Memoni Biryani, or Kutchi Biryani, which evolved from Pakistan Sindh Biryani, is one of India's spicier Biryanis. It originates from the Gujarat-Sindh area of the nation, which is dominated by Muslims. Although Gujarat is renowned for being a vegetarian state, 40% of its people actually consume meat.

The Memons, an ethnic trade clan from Sindh who moved to Kutch in Gujarat in 1422, are credited with introducing the biryani to this region. A special blend of lamb, yoghurt, fried onions, potatoes, tomatoes, and dried plums goes into making the biryani. The dish's foundation is made of soft meat, much like in all biryanis. In this Biryani, natural food colouring takes the front stage, with food colouring used sparingly.

Beary Biryani

The Beary community in coastal Karnataka is known for their Manglorean-style biryani. The major ingredients of the meal are coconut and green chillies, and it has a mild taste. This dish is made by cooking the rice and meat separately and then re-cooking them in layers in the pot. A big pot over a wood fire must be used to make authentic Beary Biryani, which must be slow-cooked for hours. This Biryani is a popular dish at Southern Indian celebrations, get-togethers, and weddings.

Kashmiri Biryani

The Kashmiri Pandits, or Hindu bookkeepers to the Muslim Nawabs, are credited with creating the original Kashmiri biryani, also called Tahari biryani. It is a strictly vegetarian biryani, as potatoes were added to the rice instead of meat during preparation. These days, a variety of veggies are used to make Tahari Biryani instead of onions or garlic.
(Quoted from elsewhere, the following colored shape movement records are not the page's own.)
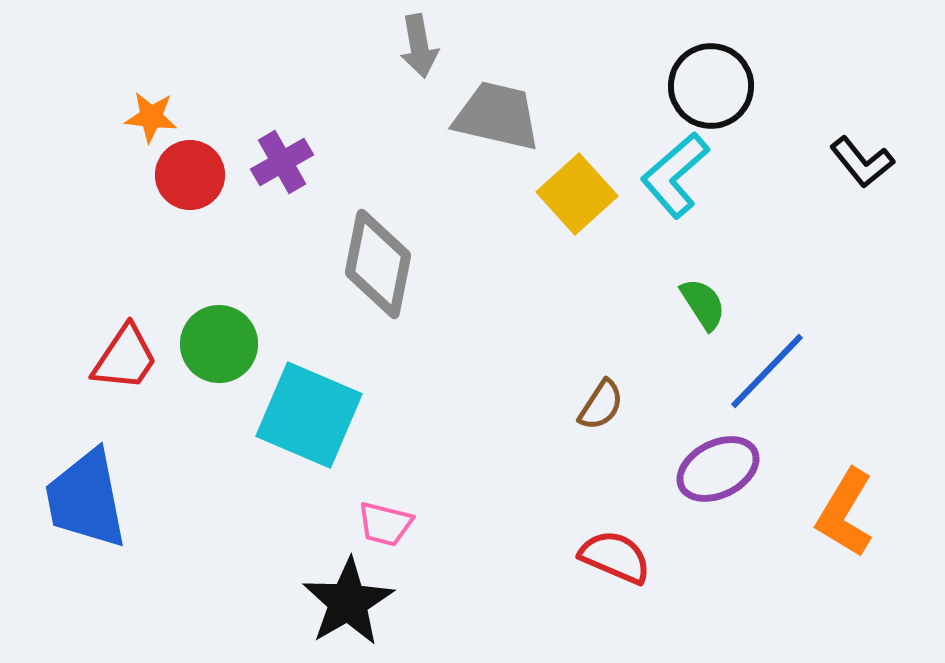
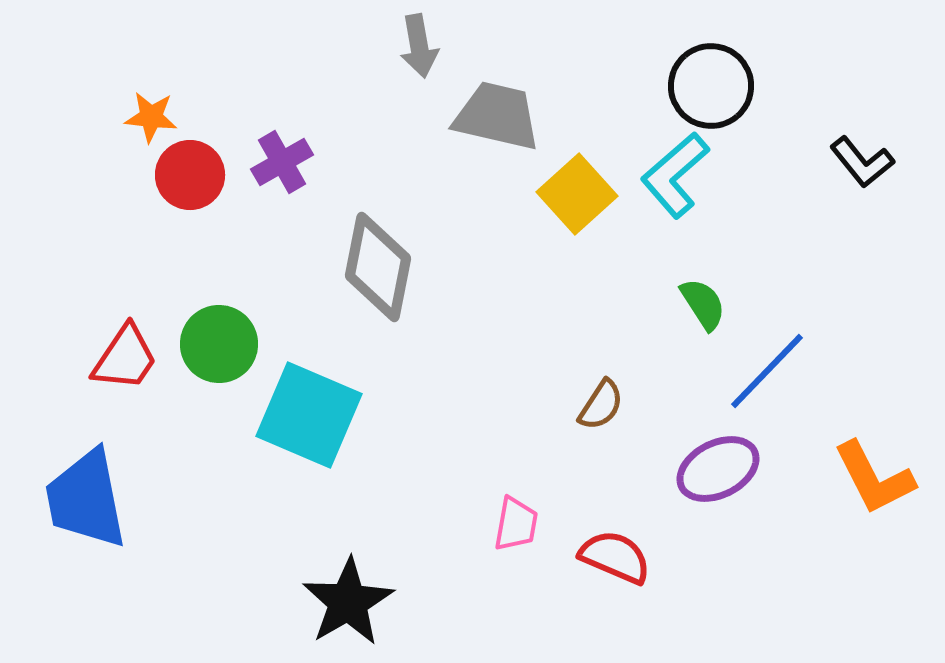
gray diamond: moved 3 px down
orange L-shape: moved 29 px right, 35 px up; rotated 58 degrees counterclockwise
pink trapezoid: moved 131 px right; rotated 94 degrees counterclockwise
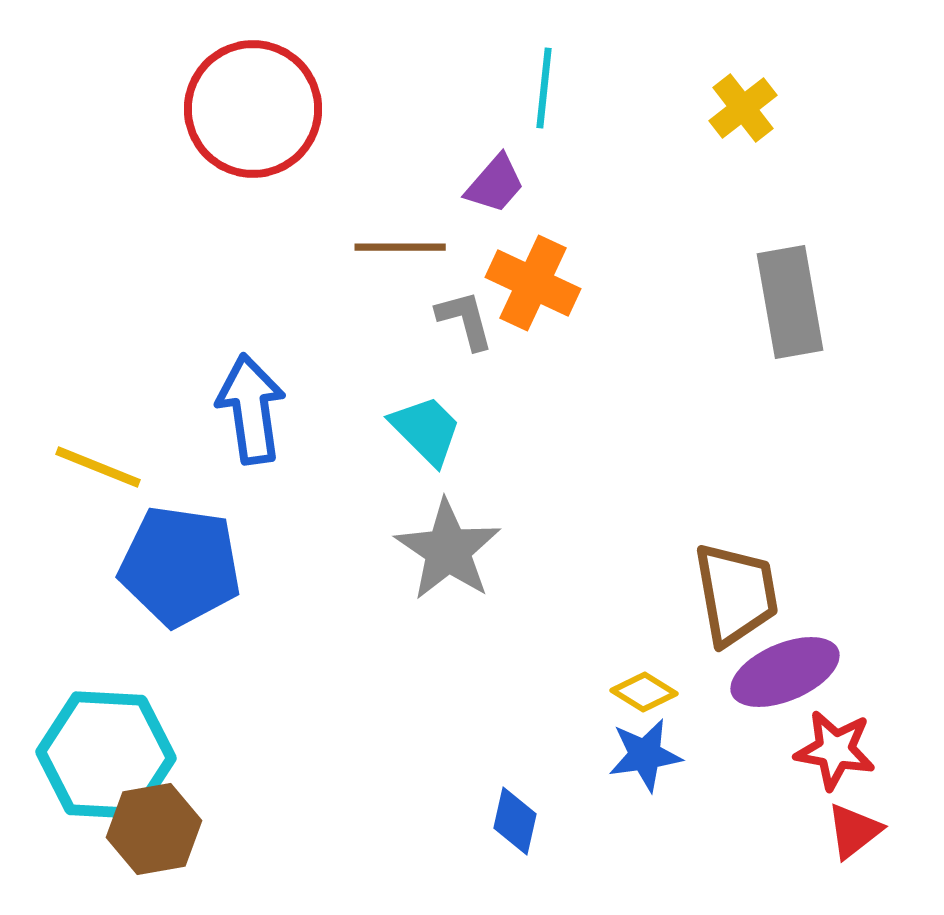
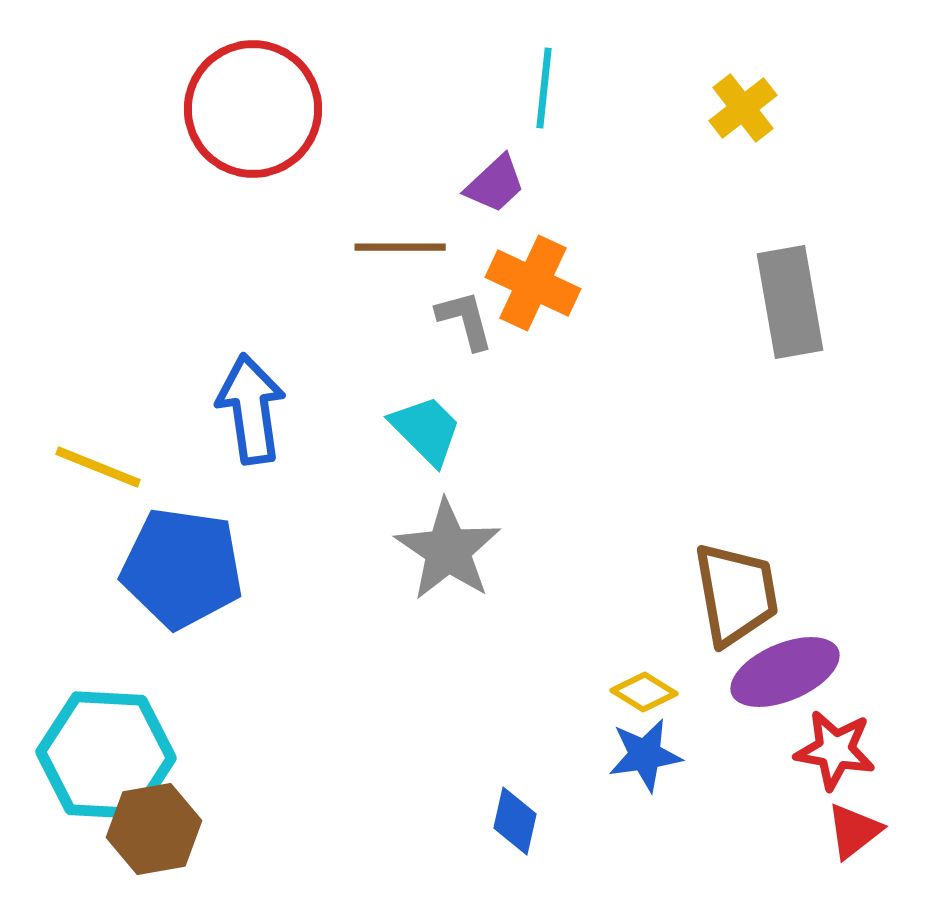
purple trapezoid: rotated 6 degrees clockwise
blue pentagon: moved 2 px right, 2 px down
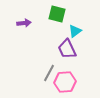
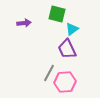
cyan triangle: moved 3 px left, 2 px up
In this biryani, hing, also known as asafoetida, is used in place of the onion and garlic. This delicious dish's taste and aroma are enhanced by the addition of fennel powder, dry ginger powder, and garam masala. For everyone who insists that biryani tastes best when prepared with meat, the Tahari biryani is a worthy response.

Bhatkali Biryani

There is a small twist to this biryani. The Nawayath Muslim community in Bhatkal town, in coastal Karnataka, is where Bhatkali Biryani first appeared. It tastes and smells different from other varieties of biryani. It's like having some meat qorma and adding some rice from Biryani.

The meat is gently cooked in a robust tomato and onion foundation, consisting of tomatoes, minced ginger-garlic, onions sweated over a low flame, and seasonings. The meat is then added and cooked slowly until it is done.

Be cautious when eating since bhatkali biryani is one of the spicier varieties of the dish. Be sure you always have something sweet on hand.